Dans le cadre du suivi de son patient, le médecin traitant s’assure que celui-ci est informé de la possibilité de désigner une personne de confiance et, le cas échéant, l’invite à procéder à une telle désignation.
Lorsqu’une personne fait l’objet d’une mesure de tutelle, au sens du chapitre II du titre XI du livre Ier du code civil, elle peut désigner une personne de confiance avec l’autorisation du juge ou du conseil de famille s’il a été constitué. Dans l’hypothèse où la personne de confiance a été désignée antérieurement à la mesure de tutelle, le conseil de famille, le cas échéant, ou le juge peut confirmer la désignation de cette personne ou la révoquer.”
1.1. Rédaction. Vous désignez votre personne de confiance librement, par écrit. Il suffit d’une phrase :
“Je soussigné (e), né(e) le … à …, de nationalité …, demeurant (adresse), désigne comme personne de confiance au sens de l’article L. 1111-6 du code de la santé publique, Madame / Monsieur (prénom, nom), né le … à …, (indiquez en un mot votre lien : mon épouse/mon époux/ un(e) ami(e) cher(ère) /mon beau-frère/ mon gendre etc. etc). Fait à (ville) le (date). (Signature) ”

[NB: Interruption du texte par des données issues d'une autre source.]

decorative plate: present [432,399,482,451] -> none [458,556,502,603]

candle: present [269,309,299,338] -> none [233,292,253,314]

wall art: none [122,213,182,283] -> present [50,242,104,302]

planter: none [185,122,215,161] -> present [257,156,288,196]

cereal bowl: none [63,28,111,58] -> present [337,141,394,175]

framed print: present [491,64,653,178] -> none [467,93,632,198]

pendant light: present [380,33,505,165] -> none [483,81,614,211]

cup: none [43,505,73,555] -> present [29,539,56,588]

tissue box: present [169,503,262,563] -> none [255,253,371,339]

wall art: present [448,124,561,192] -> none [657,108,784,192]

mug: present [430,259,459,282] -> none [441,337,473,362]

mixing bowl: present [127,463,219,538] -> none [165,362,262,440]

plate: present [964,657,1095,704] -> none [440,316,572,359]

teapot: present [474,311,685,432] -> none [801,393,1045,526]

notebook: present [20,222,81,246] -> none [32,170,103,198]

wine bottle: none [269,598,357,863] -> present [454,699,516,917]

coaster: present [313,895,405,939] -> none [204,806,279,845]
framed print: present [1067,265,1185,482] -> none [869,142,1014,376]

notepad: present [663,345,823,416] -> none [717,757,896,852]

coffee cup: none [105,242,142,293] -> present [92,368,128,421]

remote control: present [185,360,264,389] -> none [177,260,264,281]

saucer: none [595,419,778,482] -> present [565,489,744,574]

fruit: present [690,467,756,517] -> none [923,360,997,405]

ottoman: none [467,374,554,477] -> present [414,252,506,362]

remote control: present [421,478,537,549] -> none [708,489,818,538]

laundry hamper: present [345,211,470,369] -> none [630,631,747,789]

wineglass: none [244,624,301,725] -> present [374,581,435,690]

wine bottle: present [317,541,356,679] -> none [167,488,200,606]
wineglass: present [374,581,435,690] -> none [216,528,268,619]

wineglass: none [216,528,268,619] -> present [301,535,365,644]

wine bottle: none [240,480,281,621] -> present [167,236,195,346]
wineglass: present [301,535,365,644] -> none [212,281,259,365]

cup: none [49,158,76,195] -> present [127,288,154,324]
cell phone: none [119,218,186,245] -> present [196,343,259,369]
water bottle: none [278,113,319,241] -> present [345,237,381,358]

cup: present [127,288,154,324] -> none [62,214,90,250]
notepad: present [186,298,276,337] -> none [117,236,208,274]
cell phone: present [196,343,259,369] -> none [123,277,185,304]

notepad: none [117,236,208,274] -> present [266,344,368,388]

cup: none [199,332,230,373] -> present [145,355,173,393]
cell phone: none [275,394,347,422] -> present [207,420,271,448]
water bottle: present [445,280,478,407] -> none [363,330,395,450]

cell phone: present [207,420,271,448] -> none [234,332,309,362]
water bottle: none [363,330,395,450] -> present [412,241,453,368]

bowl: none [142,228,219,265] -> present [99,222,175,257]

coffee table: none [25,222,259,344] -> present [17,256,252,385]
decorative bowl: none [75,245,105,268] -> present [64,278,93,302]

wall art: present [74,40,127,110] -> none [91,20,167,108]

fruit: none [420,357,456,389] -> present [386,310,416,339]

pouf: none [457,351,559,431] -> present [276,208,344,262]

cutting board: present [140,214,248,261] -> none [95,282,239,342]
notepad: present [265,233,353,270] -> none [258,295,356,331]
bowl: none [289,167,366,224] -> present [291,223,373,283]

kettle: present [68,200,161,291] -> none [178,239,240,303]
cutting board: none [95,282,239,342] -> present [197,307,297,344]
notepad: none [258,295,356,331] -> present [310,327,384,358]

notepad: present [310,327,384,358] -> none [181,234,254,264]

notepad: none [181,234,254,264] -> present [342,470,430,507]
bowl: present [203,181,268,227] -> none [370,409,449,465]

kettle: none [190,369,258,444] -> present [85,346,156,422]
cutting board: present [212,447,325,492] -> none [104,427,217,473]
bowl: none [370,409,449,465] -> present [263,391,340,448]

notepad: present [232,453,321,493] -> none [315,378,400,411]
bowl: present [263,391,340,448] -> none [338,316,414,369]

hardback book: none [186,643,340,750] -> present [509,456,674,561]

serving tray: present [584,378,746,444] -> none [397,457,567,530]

2. Eclairages. Cette personne de confiance sera l’un de vos proches : un(e) ami(e), une compagne, un compagnon, votre conjoint, votre partenaire (PACS), un frère, une soeur, un père, une mère, un cousin, un beau-frère, une nièce, etc.
– cette personne de confiance sera informée et consultée par le corps médical si votre état de santé se dégrade au point que vous ne pourrez plus exprimer une volonté de façon lucide.
– cette personne devra relayer votre volonté (que vous aurez exprimée devant elle), vos valeurs, vos souhaits auprès du corps médical. Si compte tenu de votre état de santé préexistant ou de vos convictions et réflexions, vous ne souhaitez pas d’acharnement thérapeutique, vous l’indiquerez à votre personne de confiance et vous pourrez aussi le préciser dans votre désignation. La parole de la personne de confiance l’emportera sur toutes autres paroles émanant d’autres membres de votre famille. Vous indiquerez à votre personne de confiance votre traitement actuel si vous en prenez un, pour que ces informations soient intégrés à votre parcours de soins à venir.
– vous devez donc informer votre proche que vous l’avez désigné personne de confiance, vous assurer de son accord, et lui faire part de vos souhaits pour le cas où vous seriez touché(e) par le coronavirus ou toute mutation, au point de devoir être hospitalisé(e).
– votre personne de confiance peut habituellement assister aux entretiens médicaux : en cette période de contagion, le confinement doit être absolument respecté. Votre personne de confiance pourra si les circonstances le permettent, participer à une conversation téléphonique avec votre médecin.
– votre personne de confiance doit signer votre désignation : si vous ne vivez pas ensemble, envoyez lui votre désignation par mail/par scan, afin qu’elle vous l’imprime, vous la signe et vous la scanne. Un échange de courriels est suffisant.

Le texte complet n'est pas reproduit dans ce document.